In other words, with classical statistics, to test hypotheses statisticians first have to have hypotheses, and that’s where human bias can come in.
Watson sounds really neat, but will it really make more of an impact on law practice than other machine learning systems? I’m unconvinced.
There is no current single overarching best machine learning technology, rather different best approaches depending on the problem, and constant advances in understanding of what the best approach for a specific problem is. IBM is devoting a lot of resources to Watson, but other big companies are also pouring money in to machine learning (e.g., Google, Microsoft, HP, Facebook, Baidu, Amazon). Perhaps as important, lots of companies are building machine learning technology for specific verticals (like us with contract review). Current machine learning is quite problem-specific, and these companies are getting experience honing their technology for their particular use cases. Will Watson’s technology really be better for specific verticals (like law, or sub-areas within law) than companies focused on those specific verticals?
For a much more detailed analysis of these points, see my recent post “One Ring to Rule Them All?

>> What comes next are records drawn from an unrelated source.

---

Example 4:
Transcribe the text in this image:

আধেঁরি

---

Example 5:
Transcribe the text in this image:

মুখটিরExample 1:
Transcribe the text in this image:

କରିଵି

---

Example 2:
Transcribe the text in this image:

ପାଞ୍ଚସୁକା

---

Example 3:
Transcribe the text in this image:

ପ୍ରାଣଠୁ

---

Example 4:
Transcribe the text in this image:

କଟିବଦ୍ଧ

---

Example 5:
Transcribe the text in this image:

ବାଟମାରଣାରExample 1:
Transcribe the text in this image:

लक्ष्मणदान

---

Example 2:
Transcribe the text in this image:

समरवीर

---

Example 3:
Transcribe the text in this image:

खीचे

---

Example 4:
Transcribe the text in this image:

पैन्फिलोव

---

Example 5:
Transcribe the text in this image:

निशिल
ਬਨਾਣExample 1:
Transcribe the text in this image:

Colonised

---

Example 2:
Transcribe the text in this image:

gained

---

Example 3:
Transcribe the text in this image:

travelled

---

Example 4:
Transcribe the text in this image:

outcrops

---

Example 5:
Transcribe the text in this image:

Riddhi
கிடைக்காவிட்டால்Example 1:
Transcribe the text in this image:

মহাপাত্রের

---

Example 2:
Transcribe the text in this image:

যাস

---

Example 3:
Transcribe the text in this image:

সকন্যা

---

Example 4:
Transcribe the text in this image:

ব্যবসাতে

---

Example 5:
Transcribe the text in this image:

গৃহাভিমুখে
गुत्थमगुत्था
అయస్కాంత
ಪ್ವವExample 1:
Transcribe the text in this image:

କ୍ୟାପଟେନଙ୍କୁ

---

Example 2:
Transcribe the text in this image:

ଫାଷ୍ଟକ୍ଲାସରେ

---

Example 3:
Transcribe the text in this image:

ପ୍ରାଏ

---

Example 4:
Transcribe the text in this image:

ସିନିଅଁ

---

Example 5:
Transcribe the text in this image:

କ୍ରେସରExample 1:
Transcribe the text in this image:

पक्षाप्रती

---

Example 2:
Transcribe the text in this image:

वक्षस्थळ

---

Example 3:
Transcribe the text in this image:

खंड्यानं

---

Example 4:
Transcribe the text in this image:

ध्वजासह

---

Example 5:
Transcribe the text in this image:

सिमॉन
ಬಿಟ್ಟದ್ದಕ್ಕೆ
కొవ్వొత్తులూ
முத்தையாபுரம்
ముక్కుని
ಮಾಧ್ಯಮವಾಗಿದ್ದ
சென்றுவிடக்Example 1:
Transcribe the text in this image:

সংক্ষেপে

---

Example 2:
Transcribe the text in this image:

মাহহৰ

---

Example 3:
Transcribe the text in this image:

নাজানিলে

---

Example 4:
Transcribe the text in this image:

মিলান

Will IBM’s Watson Transform Contract Review and Law Practice?”:
http://info.kirasystems.com/blog/one-ring-to-rule-them-all-will-ibms-watson-change-law-practice
I have read the ASE posts on Watson and machine learning as using Watson as an example, in fact as almost surely the only example most of us would recognize by name; not as an endorsement much less a prediction.

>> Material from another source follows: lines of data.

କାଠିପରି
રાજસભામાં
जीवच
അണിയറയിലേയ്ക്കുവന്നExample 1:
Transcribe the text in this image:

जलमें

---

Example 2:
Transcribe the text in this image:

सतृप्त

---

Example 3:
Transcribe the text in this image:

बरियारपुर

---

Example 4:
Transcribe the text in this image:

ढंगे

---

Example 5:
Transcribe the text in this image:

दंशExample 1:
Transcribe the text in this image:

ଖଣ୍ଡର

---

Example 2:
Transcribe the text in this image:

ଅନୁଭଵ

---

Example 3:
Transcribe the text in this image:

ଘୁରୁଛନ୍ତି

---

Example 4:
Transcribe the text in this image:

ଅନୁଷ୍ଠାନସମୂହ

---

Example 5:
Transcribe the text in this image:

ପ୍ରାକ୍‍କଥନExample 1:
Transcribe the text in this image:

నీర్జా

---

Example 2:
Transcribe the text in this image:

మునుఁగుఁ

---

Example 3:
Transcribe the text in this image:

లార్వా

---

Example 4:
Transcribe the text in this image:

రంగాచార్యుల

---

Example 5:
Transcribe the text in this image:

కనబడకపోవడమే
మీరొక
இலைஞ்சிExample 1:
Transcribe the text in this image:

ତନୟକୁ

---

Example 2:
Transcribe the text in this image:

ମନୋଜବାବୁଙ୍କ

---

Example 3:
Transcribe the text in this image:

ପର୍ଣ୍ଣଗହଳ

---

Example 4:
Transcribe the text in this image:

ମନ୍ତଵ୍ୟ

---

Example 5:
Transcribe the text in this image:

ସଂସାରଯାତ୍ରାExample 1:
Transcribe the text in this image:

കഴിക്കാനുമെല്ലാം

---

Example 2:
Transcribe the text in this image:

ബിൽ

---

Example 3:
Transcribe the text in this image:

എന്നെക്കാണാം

The McKinsey article contains some additional information that strikes me as crucial, specifically the need for users of “machine learning”, especially in areas like Law, to have access to two classes of personnel: “Quants” and “Translators.” The harder position to fill will be your translator, who will need to be able to work both directions with something like equal facility. It is not just explaining to the C-suite what that graph actually says and why you should find its results reliable, it is being able to take strategic directions of the company and explain to the Quants what is required. If the problem is not understood properly, if there is not clarity by all parties as to what counts as an answer to the problem, then the Quants will go off and do their thing, and it may be some fair time before anyone knows whether the problem has been addressed in ways that are in fact useful.
Where will one find / how will one develop the Translators?